The rookie stars were Sneed and Edwards-Helaire. Sneed started in the absence of veteran Bashaud Breeland, who was serving a four-game NFL suspension.

"I wouldn't say I saw him having this day but I did see the kid playing solid ball," Mathieu said of Sneed. "I did see him making tackles, making plays. To have a night like this, on prime-time TV, the whole world is watching, all his family is watching, I'm just excited for him and happy for him going forward."

The Chiefs did expect a big debut from Edwards-Helaire. He was their first-round draft pick and one of the stars of training camp.

But the Chiefs were eager to see him in a game. Being a star in practice is one thing but doing it in a game is different. He broke a number of tackles and proved to be difficult for defenders to bring down in the open field.
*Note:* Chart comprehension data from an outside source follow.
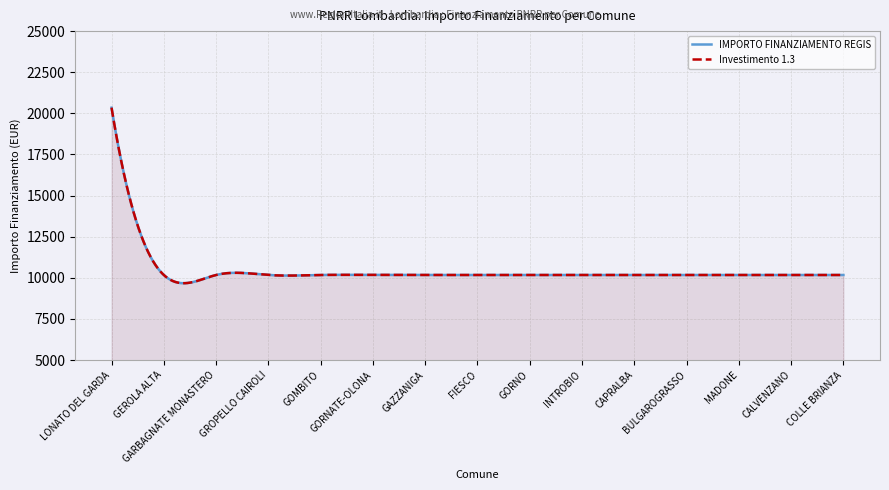

Where is IMPORTO FINANZIAMENTO REGIS nearest to the value 15258?

LONATO DEL GARDA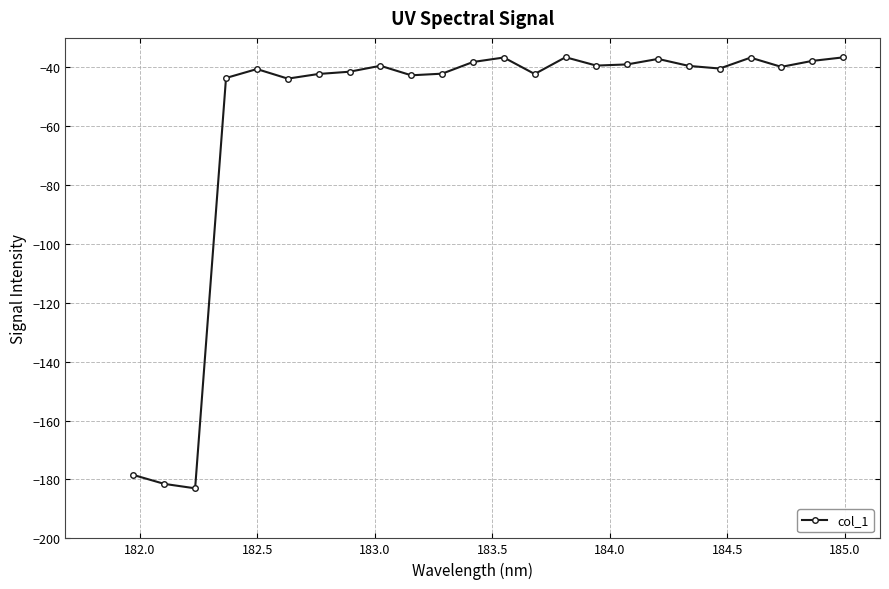

What is the value of the 23rd point from the left?

-37.8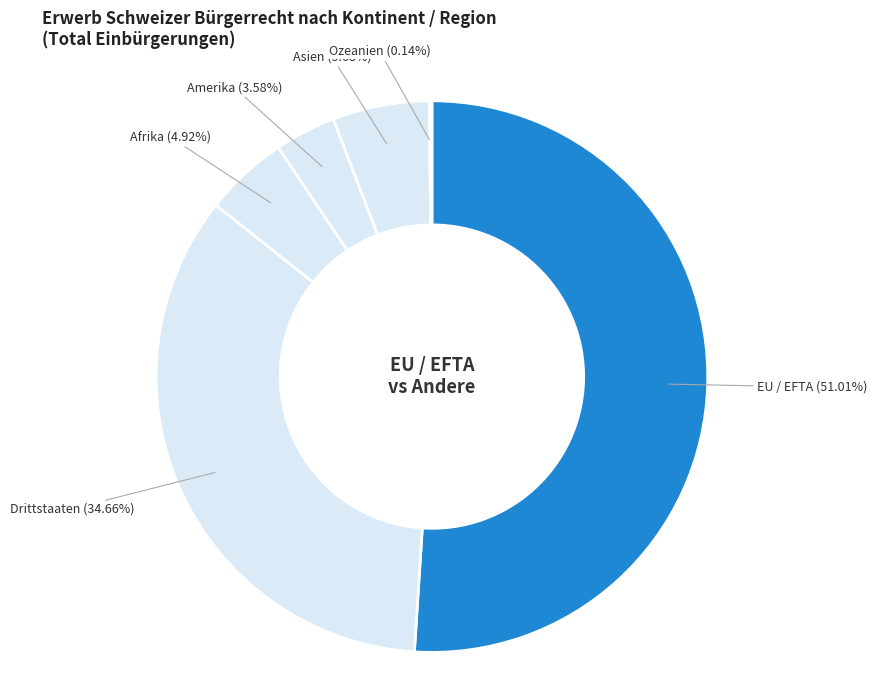

The Asien slice represents 1% of the pie. True or false?

False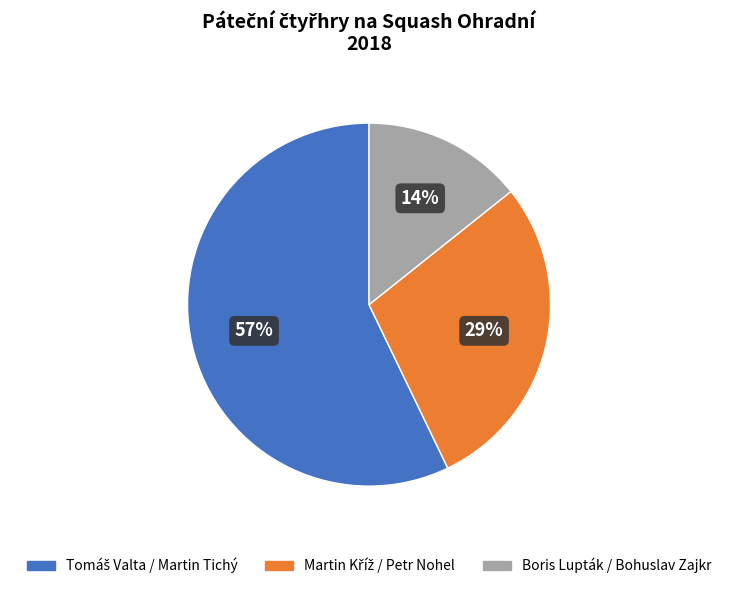

To the nearest percent, what percentage of the pie is Boris Lupták / Bohuslav Zajkr?

14%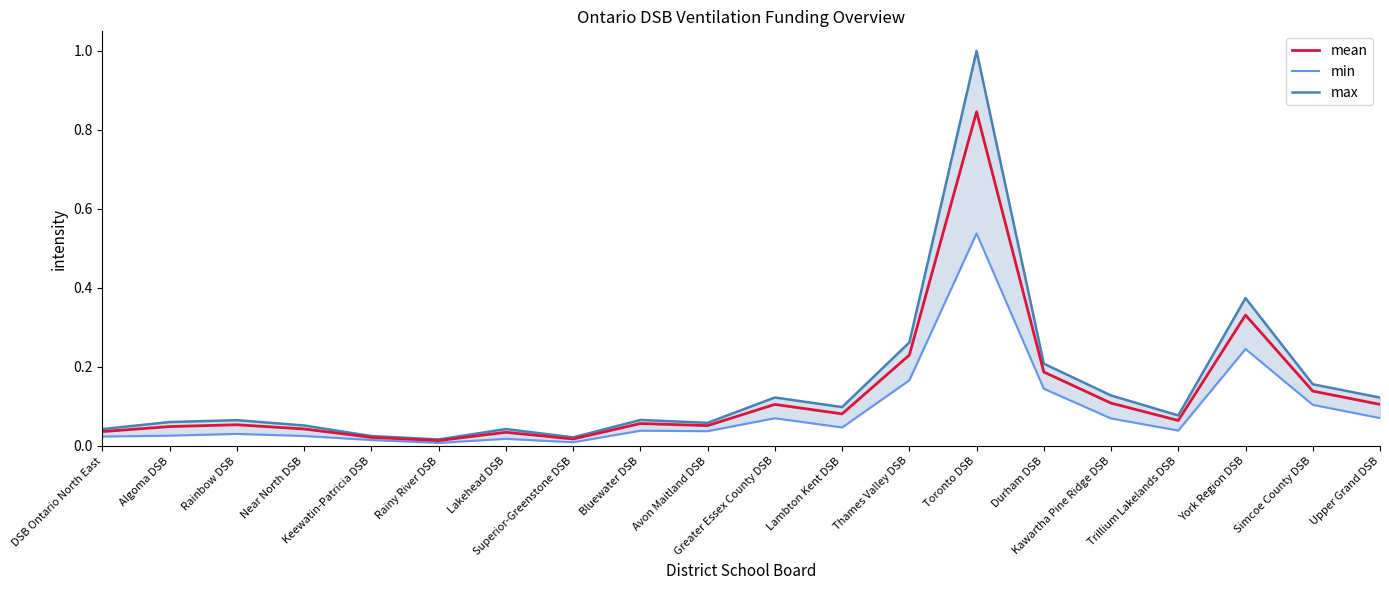

What is the total value across all series at Greater Essex County DSB?

0.3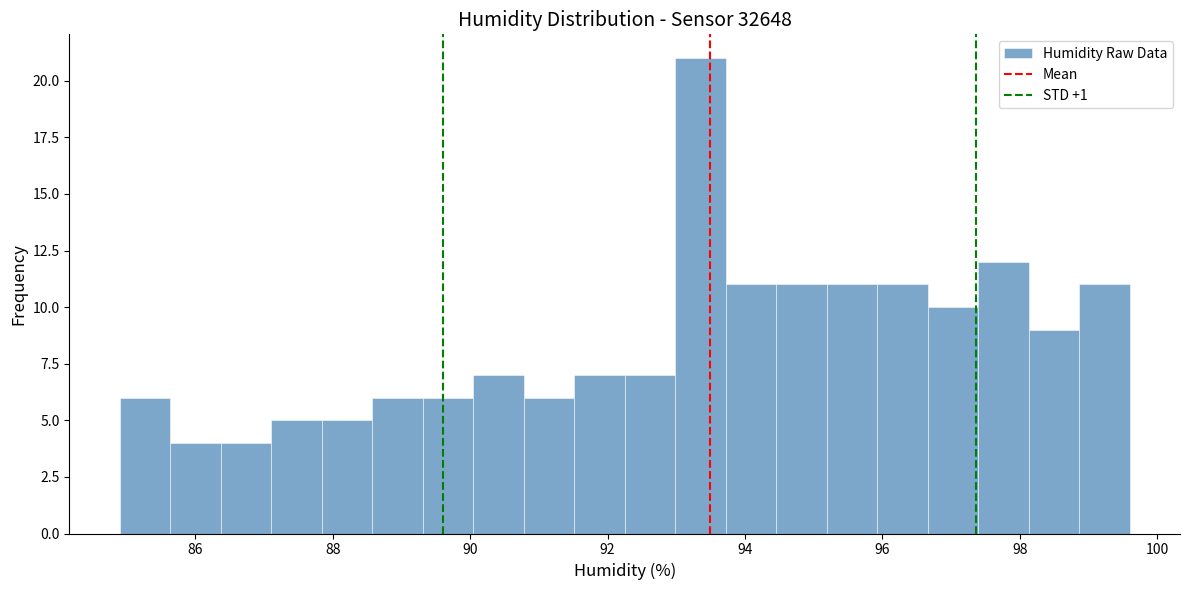

Read against the x-axis, roughly where is the centre of the tallest bar?

93.4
"The biggest thing in training camp is you don't always get to see the hitting aspect, whether a guy is easy to tackle or whether he's brought down easy," said tight end Travis Kelce of the 5-foot-8, 209-pound Edwards-Helaire. "That was shown [against the Texans]. He's a tough son-of-a-buck. For how tall he is, man, he's got the strength of somebody my size. He runs the ball like no one I've ever seen at that size, and it's fun to play with. It's infectious when you see him playing his tail off and running his tail off, you want to go out there and block for him and make plays as well."
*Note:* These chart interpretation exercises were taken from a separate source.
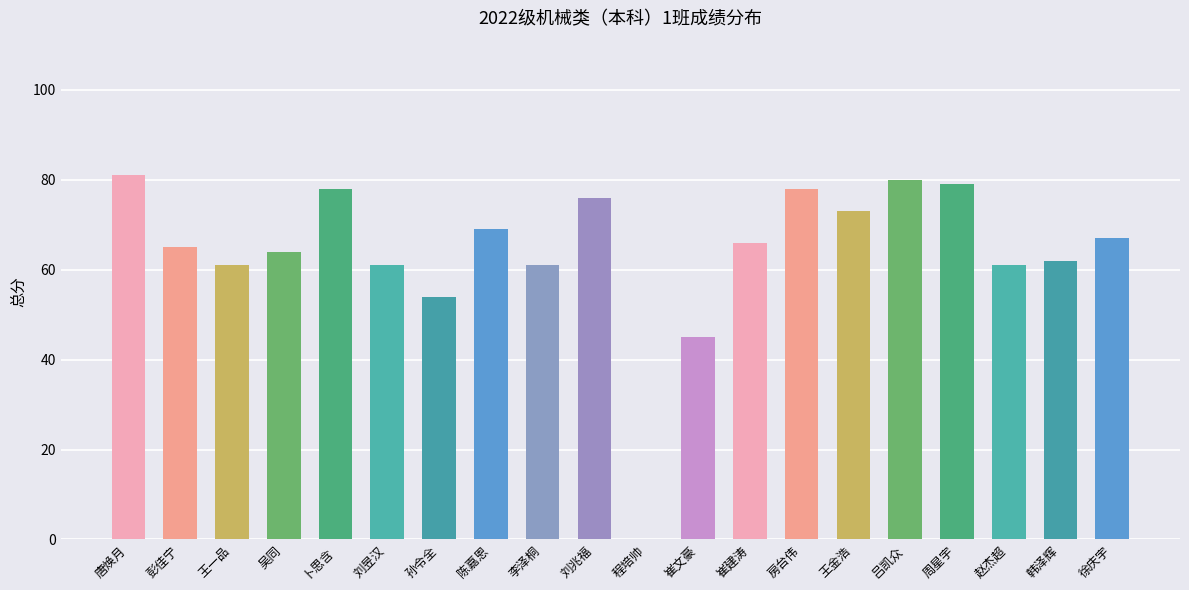

The value of 总分 at 孙令全 is 54. True or false?

True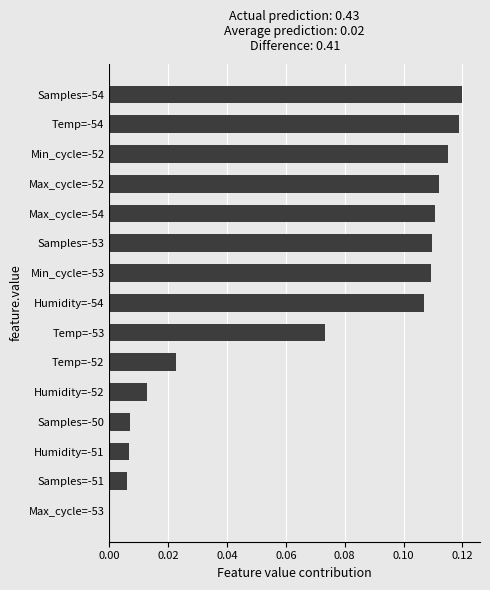

What is the sum of all values?

1.0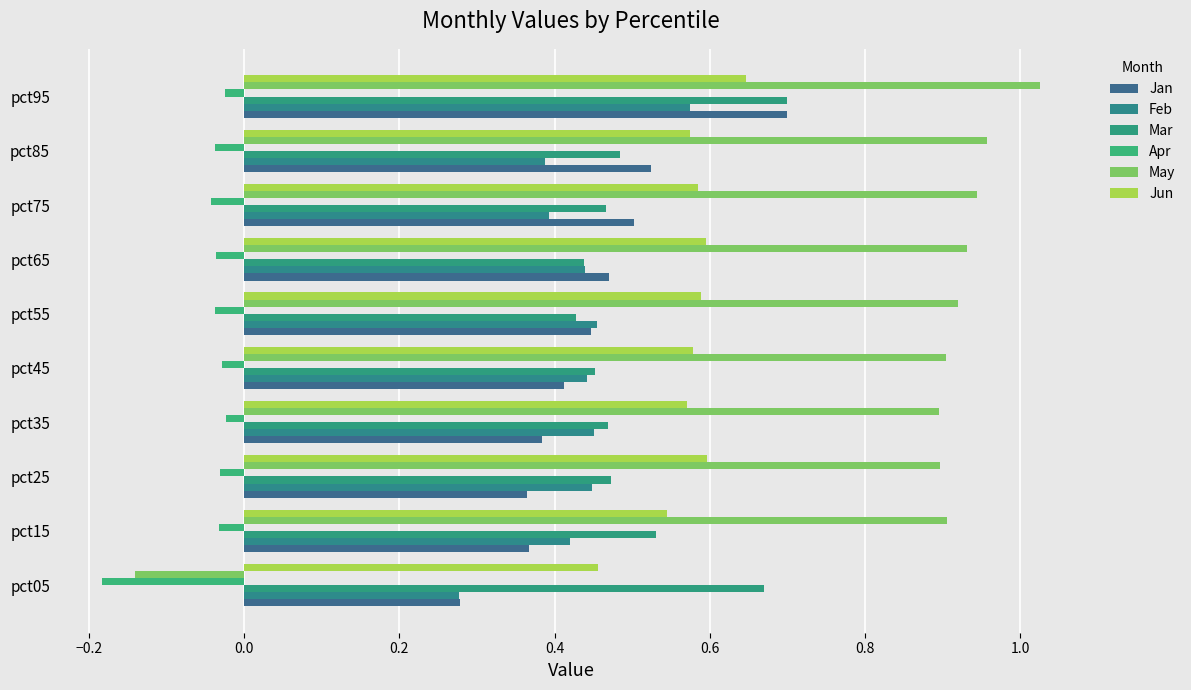

How many data points in May are less than 0?

1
Even Edwards-Helaire couldn't find a fault with his NFL debut.

"As far as right off the jump, I can't really pinpoint," he said shortly after the Texans game. "I'm going to go home, look at the film, literally go through every play, write some things down, probably shoot a couple of texts to [running backs coach Deland McCullough] and other than that, prepare for next weekend. Whatever adjustments I need to make, make sure I don't have those same things show up on film. It's a copycat league."